First, if either operand has type long double , the other operand is converted to long double .
Otherwise, if either operand has type double , the other operand is converted to double .
Otherwise, if either operand has type float , the other operand is converted to type float .
Otherwise, the integral promotions are first applied to both operands and then the following rules are applied.
If either operand has type unsigned long int, the other operand is converted to unsigned long int.
Otherwise, if one operand has type long int and the other has type unsigned int, if a long int can represent all values of an unsigned int, the operand of type unsigned int is converted to long int; if a long int cannot represent all the values of an unsigned int, both operands are converted to unssigned long int
Otherwise, if either operand has type long int, the other operand is converted to long int.
Otherwise, if either operand has type unsigned int, the other operand is converted to unsigned int.

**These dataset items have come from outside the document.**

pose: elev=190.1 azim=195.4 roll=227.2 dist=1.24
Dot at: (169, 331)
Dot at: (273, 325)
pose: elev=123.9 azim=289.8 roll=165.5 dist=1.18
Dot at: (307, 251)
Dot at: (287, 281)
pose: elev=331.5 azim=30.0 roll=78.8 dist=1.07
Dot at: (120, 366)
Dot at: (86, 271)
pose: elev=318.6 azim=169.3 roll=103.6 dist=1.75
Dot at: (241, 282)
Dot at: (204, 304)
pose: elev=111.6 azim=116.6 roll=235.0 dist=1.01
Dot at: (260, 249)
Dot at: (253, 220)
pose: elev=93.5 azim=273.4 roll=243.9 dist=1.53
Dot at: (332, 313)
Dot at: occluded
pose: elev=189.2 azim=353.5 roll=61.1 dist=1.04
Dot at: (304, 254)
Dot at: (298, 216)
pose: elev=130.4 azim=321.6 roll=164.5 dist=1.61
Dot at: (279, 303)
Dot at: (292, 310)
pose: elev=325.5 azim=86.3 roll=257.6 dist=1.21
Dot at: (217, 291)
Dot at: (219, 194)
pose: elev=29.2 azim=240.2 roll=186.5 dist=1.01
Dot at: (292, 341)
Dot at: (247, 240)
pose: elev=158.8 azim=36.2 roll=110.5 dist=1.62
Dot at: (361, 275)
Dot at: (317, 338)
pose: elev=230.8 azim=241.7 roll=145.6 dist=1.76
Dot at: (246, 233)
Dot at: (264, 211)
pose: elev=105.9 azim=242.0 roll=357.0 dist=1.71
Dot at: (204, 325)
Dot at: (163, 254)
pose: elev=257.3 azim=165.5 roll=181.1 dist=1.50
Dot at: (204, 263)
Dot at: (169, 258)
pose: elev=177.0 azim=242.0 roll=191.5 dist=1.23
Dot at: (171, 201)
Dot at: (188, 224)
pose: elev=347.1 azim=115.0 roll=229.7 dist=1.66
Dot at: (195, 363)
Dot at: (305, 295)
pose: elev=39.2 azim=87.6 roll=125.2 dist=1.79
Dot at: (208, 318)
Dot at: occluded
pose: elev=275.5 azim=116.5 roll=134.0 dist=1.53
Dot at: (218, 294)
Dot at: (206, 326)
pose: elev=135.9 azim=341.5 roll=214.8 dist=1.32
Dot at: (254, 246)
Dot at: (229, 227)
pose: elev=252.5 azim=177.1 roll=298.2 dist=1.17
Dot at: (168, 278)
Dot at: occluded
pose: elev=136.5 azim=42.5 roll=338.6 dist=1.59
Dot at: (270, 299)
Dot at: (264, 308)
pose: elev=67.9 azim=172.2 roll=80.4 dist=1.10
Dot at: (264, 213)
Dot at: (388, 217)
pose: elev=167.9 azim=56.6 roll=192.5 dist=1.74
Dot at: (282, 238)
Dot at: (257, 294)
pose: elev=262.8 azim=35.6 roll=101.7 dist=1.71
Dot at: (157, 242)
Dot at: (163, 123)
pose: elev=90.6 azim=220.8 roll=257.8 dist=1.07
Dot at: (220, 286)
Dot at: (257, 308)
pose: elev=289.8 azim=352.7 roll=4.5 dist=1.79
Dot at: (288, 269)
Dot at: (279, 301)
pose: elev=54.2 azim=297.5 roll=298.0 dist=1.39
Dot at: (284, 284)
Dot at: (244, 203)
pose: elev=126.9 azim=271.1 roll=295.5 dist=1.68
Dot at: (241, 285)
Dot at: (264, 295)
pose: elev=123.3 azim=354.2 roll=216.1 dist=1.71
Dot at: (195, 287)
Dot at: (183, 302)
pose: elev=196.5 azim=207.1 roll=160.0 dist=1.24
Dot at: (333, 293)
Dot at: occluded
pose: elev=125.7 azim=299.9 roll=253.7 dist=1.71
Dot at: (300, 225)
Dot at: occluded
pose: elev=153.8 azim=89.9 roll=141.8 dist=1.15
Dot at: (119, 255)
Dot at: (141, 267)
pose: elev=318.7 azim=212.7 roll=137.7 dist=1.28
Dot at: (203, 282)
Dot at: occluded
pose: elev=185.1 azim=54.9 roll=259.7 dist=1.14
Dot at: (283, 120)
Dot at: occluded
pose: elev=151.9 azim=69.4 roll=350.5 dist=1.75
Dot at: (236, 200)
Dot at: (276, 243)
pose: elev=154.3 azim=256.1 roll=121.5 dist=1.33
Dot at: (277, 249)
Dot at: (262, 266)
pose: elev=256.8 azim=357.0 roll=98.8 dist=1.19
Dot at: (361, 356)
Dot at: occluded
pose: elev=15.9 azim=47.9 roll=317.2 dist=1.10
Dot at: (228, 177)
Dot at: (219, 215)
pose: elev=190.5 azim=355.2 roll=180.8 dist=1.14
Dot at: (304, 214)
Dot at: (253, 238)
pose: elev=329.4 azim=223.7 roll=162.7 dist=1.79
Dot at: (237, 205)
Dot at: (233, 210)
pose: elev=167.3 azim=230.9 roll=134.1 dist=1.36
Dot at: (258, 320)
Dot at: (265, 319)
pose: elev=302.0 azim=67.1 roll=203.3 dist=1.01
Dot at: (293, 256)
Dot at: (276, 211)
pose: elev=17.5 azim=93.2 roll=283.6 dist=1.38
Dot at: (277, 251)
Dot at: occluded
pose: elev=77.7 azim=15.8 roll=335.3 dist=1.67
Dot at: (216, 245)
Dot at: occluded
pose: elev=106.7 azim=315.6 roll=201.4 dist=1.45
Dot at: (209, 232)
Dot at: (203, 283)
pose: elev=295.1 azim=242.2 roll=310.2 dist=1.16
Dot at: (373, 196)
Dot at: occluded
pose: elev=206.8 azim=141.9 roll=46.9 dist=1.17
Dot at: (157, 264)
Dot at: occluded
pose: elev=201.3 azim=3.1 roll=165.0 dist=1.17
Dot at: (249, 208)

Otherwise, both operands have type int.
The integral promotions specify the conversion of char and short int data types to int data types in arithmetic contexts. Functional promotions specify type conversion of functional parameters. The following table shows the integral promotions
| Original type | Type after promotion |
|---|---|
| unsigned char | unsigned int |
| signed char | int |
| unsigned short int | unsigned int |
| short int | int |
The type of a promoted char depends on whether the char data type is signed or unsigned. Integral promotions are applied in the context of evaluation or arithmetic expressions. The functional promotion rules are the same as the integral promotion rules with the extra rule that float data types are converted to double
A good rule is to avoid mixing data types, especially the signed and unsigned varieties when the rules get particularly complex. However there are some occasions when normal practice expects the use of mixed data types. Consider the following program which demonstrates the mixture of integral and floating-point types in evaluating an expression, here constants of the various types are mixed but similar effects would be seen using variables.
main()
{
double x,y;
x = 1 + 2 / 3;
y = 1 + 2 / 3.0;
printf("x = %5lf, y = %5lf\n",x,y);
}
producing the output x = 1.000000, y = 1.666667Consider the expressions on the right hand side of the two assignments.
In the assignment to x the first step in evaluation of the expression is the evaluation of
2/3 Both operands are integers. Since "/" has higher precedence than "+" and there are no type conversions, the rules of integer division apply yielding the result 0 (as an integer). The addition operator then has two integral operands so yields an integral result (1) which is converted to floating point on assignment.
The second assignment proceeds rather differently. Again the first step is the evaluation of the expression
2/3.0 only in this case one of the operands is floating point so the other is converted to floating point and the rules of floating point arithmetic apply yielding the result 0.666666... The addition now has one floating point operand so the other is converted to floating point and the result assigned without conversion.
A final example of arithmetic involving objects of different types, in this case integers and characters is shown below. The program reads in a two digit number reverses the digits and displays both the number and its reversed form. The program would fail if it were not supplied with a two digit number.
main()
{
int n1=0,n2;
char c1,c2;
printf("Enter a two digit number ");
scanf("%c%c",&c1,&c2);
n1 = (c1-'0')*10 + c2-'0';
n2 = (c2-'0')*10 + c1-'0';
printf("The number was %d\n",n1);
printf("The number reversed was %d\n",n2);
printf("The sum was %d\n",n1+n2);
}
A typical dialogue is Enter a two digit number 17 The number was 17 The number reversed was 71 The sum was 88The interesting point here concerns the expressions
c1-'0' and c2-'0' The effect of evaluating these expressions is to subtract the internal representation of the character 0 (zero) from whatever was actually read in. If the internal representation of the digits 0-9 is continuous, as it would be if your computer used the ASCII character set, then this technique provides a handy way of converting from external character form to internal binary form, however it is often better to use a library function such as atoi().